Over the last few years, I’ve been trying to read more. The biggest motivation came from finally working my way through a thick book or two and feeling as inspired as I’d felt after any movie, TV show or article. I try to keep a nonfiction and fiction book going most of the time, and seeing as I have a nine to five side of my life, I definitely do not have enough time to tackle all the books on my wish list.
To help, I’ve done a fair bit of research into ‘speed reading’, and while it may live somewhere near alchemy in many of our minds, the keys to reading faster are quite effective. The first and most important step involves minimizing subvocalization, the habit of saying words in your head as you read. Just as we don’t need to say ‘STOP’ to ourselves as we approach a stop sign, we can gather meaning from groups of words without reading each one. While some prose is too satisfying to breeze through, absorbing blocks of words as ideas is often as effective.
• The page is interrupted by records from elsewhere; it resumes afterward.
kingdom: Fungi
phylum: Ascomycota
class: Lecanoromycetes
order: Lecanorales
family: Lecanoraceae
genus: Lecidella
But my point isn’t to implore you to read faster, read at whatever speed you enjoy. Instead, I’m compelled to think what ‘minimizing subvocalization’ might mean for our future. When I was younger, I learned dozens of phone numbers to memory and yet, I haven’t dialed any of them in years. ‘Call mom’ dials her phone number, just as blog.coreygarvey.com dials 126.96.36.199. This is a good thing for most of us, there’s very little satisfaction in knowing ten digits. The power comes from what is behind those digits, the conversation, the person.
But can the same be said for all of the ‘inconveniences’ that will surely be removed from our lives? Google Translate is absolutely phenomenal. It provides access to the best resources on the internet and gives peace of mind to travelers throughout the world. The next step feels quite clear. Searches for Google Translate have constantly increased over the last 10 years, with November 2016 being its highest month ever. As the remaining flaws are ironed out, we should be prepared for what comes next. A real world Babel Fish is only a few years off, giving us access to any and all languages. Wireless headphones could multitask as instant translators, further flattening our already globalized world. The benefits will be huge, but will it be the same to experience Paris in English?
Taking it a bit further, I think we can expect a subvocalization-like translator. As research into the brain improves and the divide between biology and technology continues to blur, will our conversations involve strings of ideas rather than words? Will we be ‘free’ from the responsibility of unpacking a sentence’s meaning?
Without getting too deep, it’s easy to imagine current technology evolving to predict our needs and wants then translating these to others. We arrive in a new country and the taxi is already waiting. Dinnertime arrives and the reservation has been made, the dishes already selected. New places and scenery are observed and our opinions are predicted and shared with loved ones. Transferring ideas rather than words can feel like a long way off, but it’s closer than it seems. We may think this will never happen with our conversations, but hasn’t it already?
Most advancement we experience is beneficial. I’m happy every time I avoid a bad restaurant, read a foreign webpage, or share my experiences from across an ocean. But it’s curious to think about language when its ultimate task, transferring ideas, is performed by an app. Vinyl records and photo albums have maintained life from a small group who loves the act of sitting down to an album or flipping through past memories. Are we seeing communication take the same turn as music and photography already have? If so, I hope there’s more than just hipsters to keep it alive.